Apart from perpetuating an unfavourable status quo, I can't see how this use of pop science (Psychology Today? Please) can do anyone at all any good. If I am a woman with strong spatial thinking skills, focus, and/or a propensity towards spending a lot of my time being creative, how does the reassurance that other women "generally" prefer to do other things because they're better at them comfort me? Furthermore, neither the original article nor any commenters have been quite as eager to explain why, as Nochlin suggests, there have also been no great "Lithuanian jazz pianists" or "Eskimo tennis players."
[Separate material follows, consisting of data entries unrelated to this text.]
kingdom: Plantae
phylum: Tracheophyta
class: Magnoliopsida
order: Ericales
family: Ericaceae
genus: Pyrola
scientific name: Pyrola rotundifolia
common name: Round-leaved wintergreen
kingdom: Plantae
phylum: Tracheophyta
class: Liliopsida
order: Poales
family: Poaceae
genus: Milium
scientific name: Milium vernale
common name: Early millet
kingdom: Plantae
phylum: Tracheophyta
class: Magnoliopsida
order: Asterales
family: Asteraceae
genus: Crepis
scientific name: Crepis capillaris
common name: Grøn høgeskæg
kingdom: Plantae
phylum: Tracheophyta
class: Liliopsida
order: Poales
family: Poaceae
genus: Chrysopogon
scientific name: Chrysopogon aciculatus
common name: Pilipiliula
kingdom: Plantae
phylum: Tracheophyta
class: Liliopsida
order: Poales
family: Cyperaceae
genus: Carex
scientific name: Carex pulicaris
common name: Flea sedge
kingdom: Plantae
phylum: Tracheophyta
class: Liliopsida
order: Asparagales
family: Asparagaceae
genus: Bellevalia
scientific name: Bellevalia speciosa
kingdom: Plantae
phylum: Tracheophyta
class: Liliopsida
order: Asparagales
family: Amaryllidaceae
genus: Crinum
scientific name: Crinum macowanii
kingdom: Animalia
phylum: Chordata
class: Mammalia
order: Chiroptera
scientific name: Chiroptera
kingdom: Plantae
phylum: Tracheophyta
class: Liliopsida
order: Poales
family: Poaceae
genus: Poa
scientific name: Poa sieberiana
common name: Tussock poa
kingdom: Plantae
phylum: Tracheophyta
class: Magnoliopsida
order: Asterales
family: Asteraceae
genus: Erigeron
artisticallyinclined 's picture

Response to interesting article

What you fail to consider is that Dickinson and Austen lived in a time different from ours, yes they were free to write, but there is more to creativity, to the art of the imagination than merely sitting and allowing our minds to wonder, imagination is an active pursuit, women of that time, whether they were writers or wives were often limited to what propriety deemed acceptable, the flaneur was a man, he was free to explore the underbelly of the city, it is he that had the freedom required to truly imagine worlds. I find it hard to believe that you could expect 1984 from Austen or Dickinson, its as though you were asking Picasso from Rembrandt.

neurolempicka's picture

Interesting Article. I tend

Interesting Article.

I tend to find that men are more creative because they think wider and more visionary than women. Emily Dickinson, for example, was very good verbally, but limited herself to what went on inside her brain and shielded world. Austen too was good verbally, but wrote only about the domestic world she knew. When a female artist decides on a subject or theme for production of art, they can't seem to move away from it. If you could tell Dickinson or Austen to focus on a different subject, such as politics, violence, the future, or social inequality, they could probably make brilliant poetry/prose on those subjects. You could have had a female Dostojevski or Orwell. They are great, partially because they write about the world and what happens in the world. The workings of their life or brain might have been interesting to them, but would not be so to us.

Maybe the inhibition of interaction between men's brain hemispheres forces them to look at more alternatives when painting, and compensate with the dominant hemisphere? Perhaps females get carried away by their own verbosity; and males who cannot depend on such gifts, rely more on context and what's actually going on.